• **YOUR OBJECTIVE**
Copy the lines of the data below word for word, leaving out the pictures.

[Records from a collection]

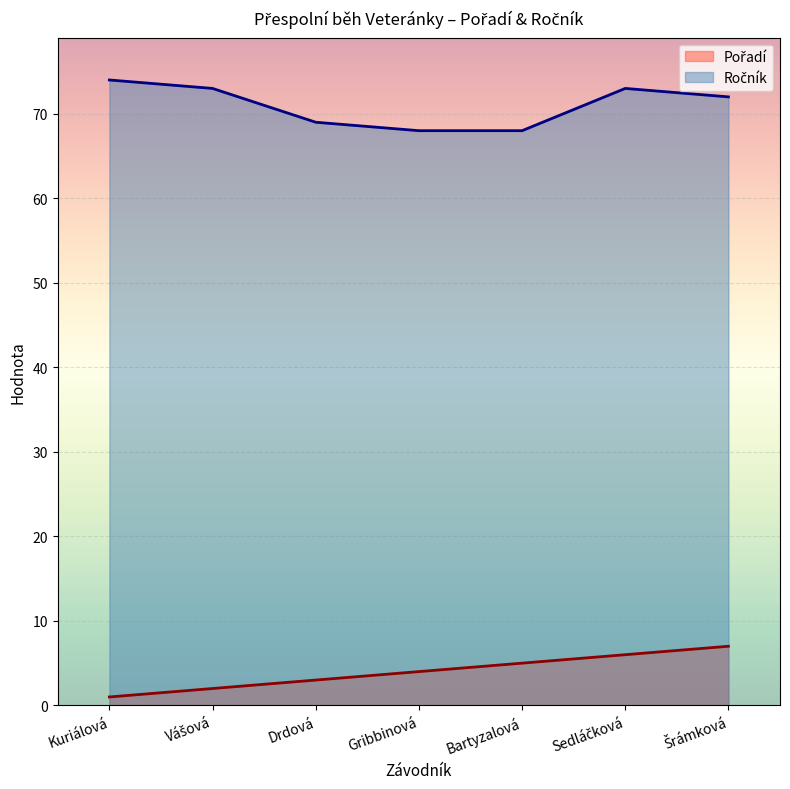

Between Drdová and Vášová, which is larger?

Drdová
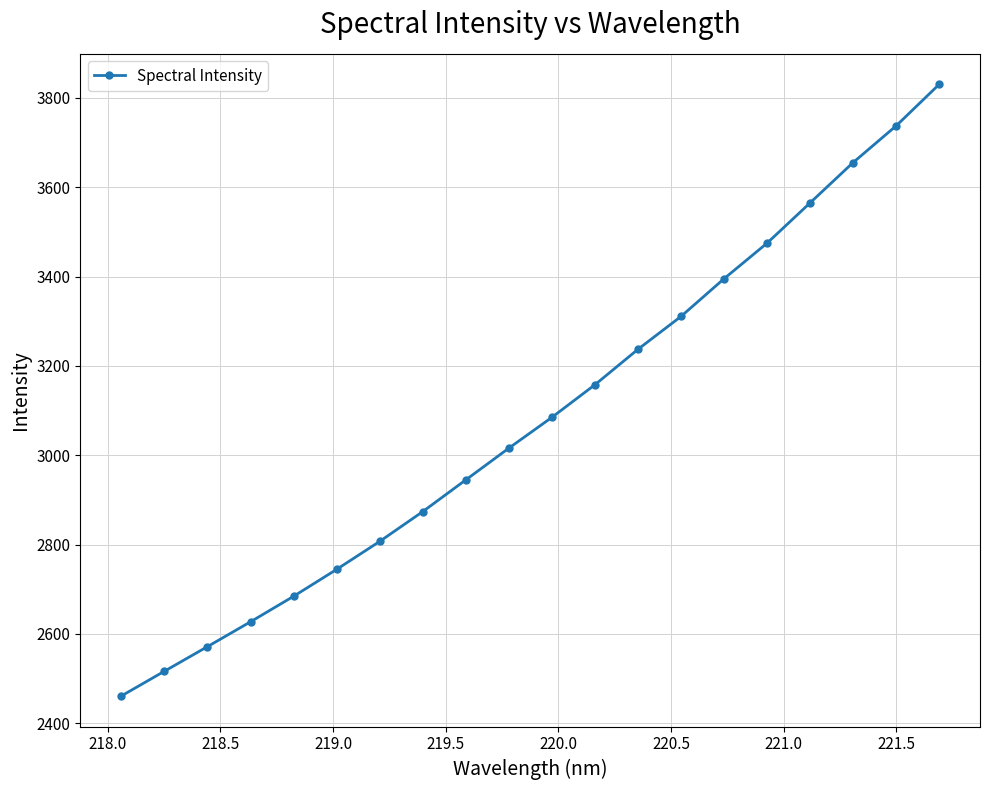

What is the sum of all values?

61693.7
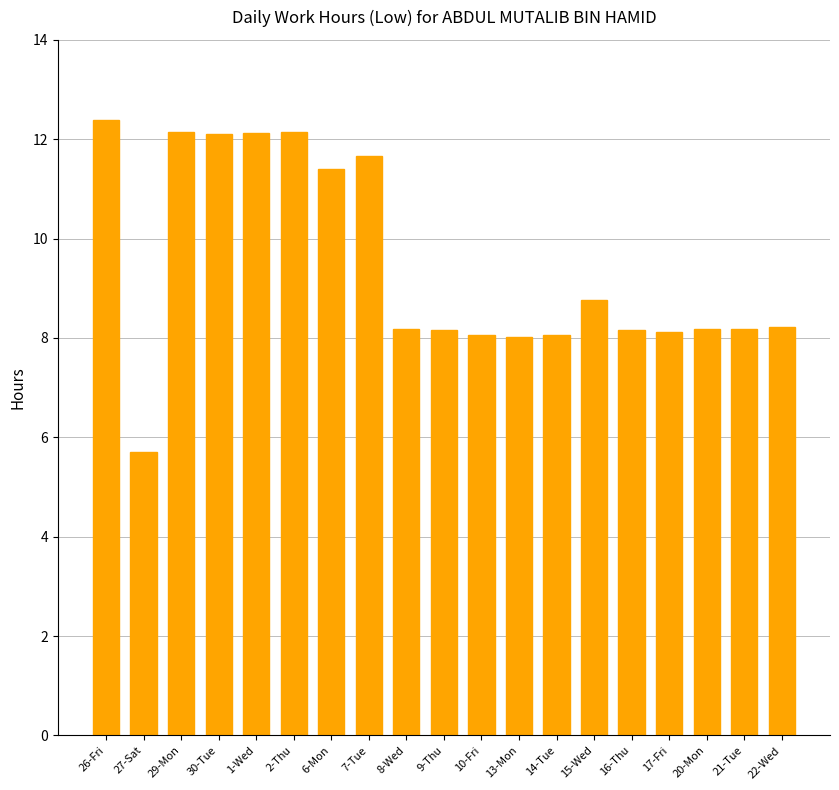

The value at 7-Tue is 11.7. True or false?

True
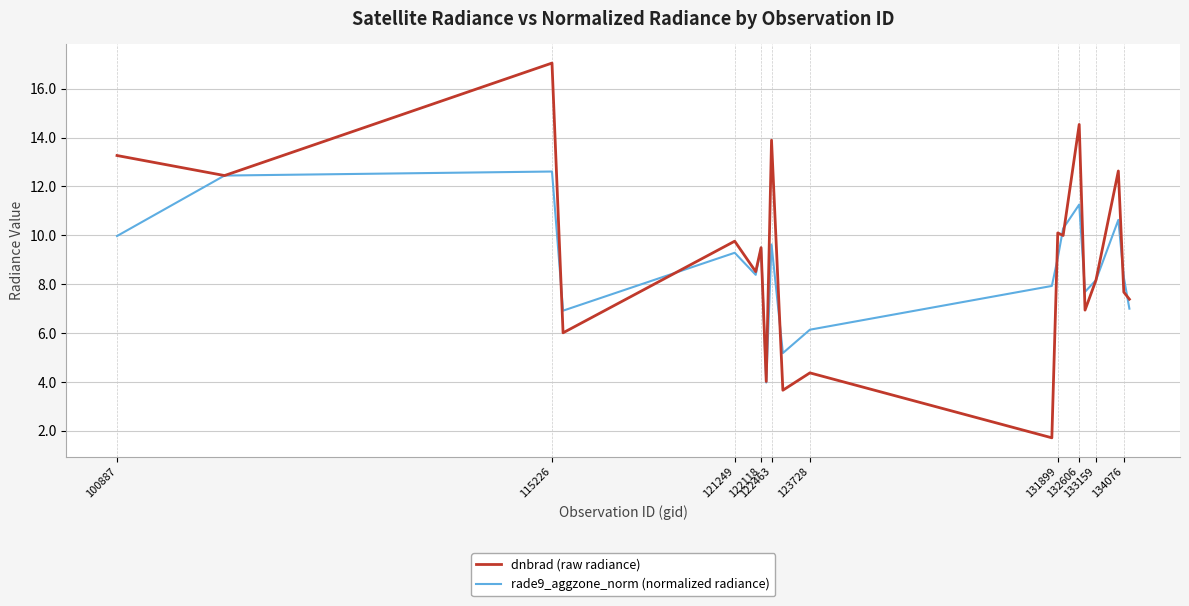

Rank the series by their maximum value, from highest to lowest.

dnbrad (raw radiance), rade9_aggzone_norm (normalized radiance)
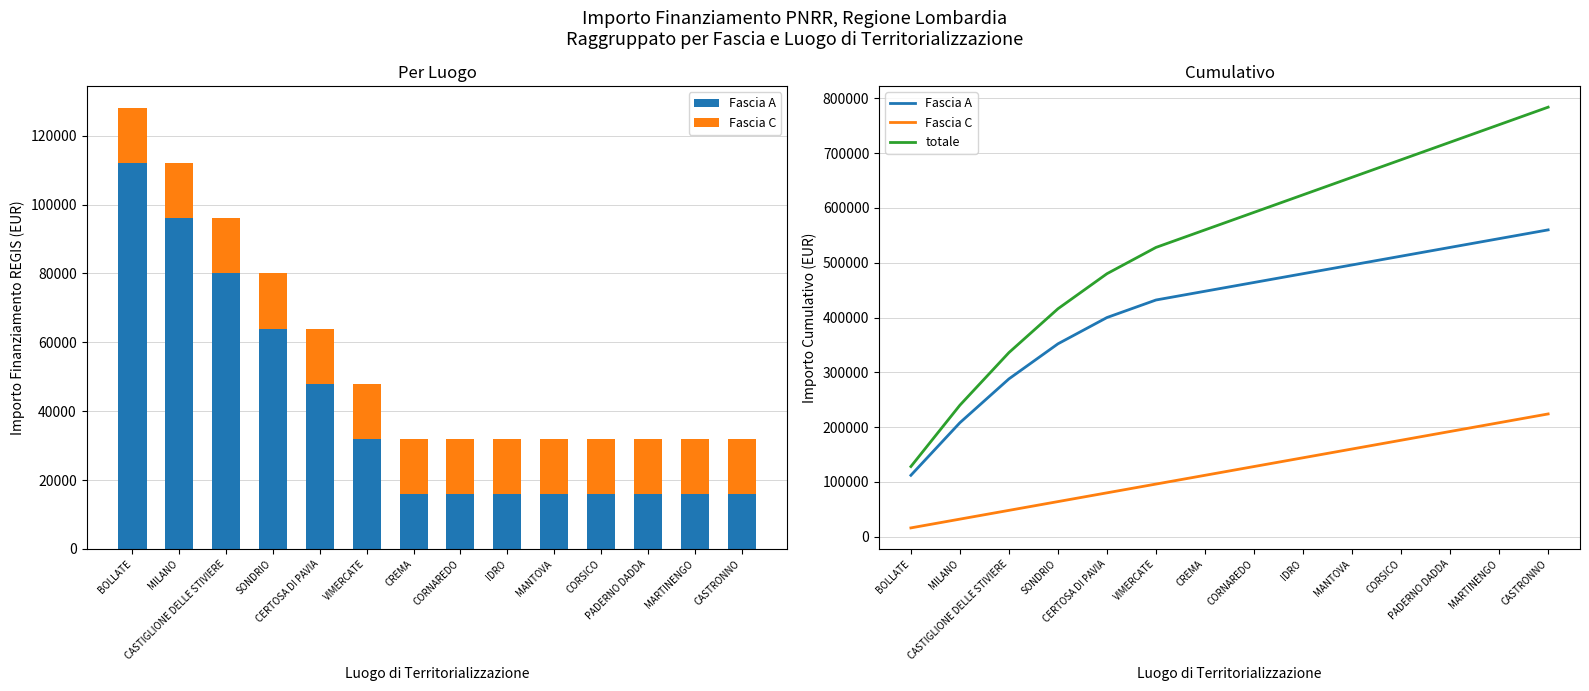

Which has a higher value, CREMA or VIMERCATE?

CREMA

• **EXERCISE OUTPUT**
Between Drdová and Vášová, which is larger?

Drdová

What is the sum of all values?

61693.7

The value at 7-Tue is 11.7. True or false?

True

Rank the series by their maximum value, from highest to lowest.

dnbrad (raw radiance), rade9_aggzone_norm (normalized radiance)

Which has a higher value, CREMA or VIMERCATE?

CREMA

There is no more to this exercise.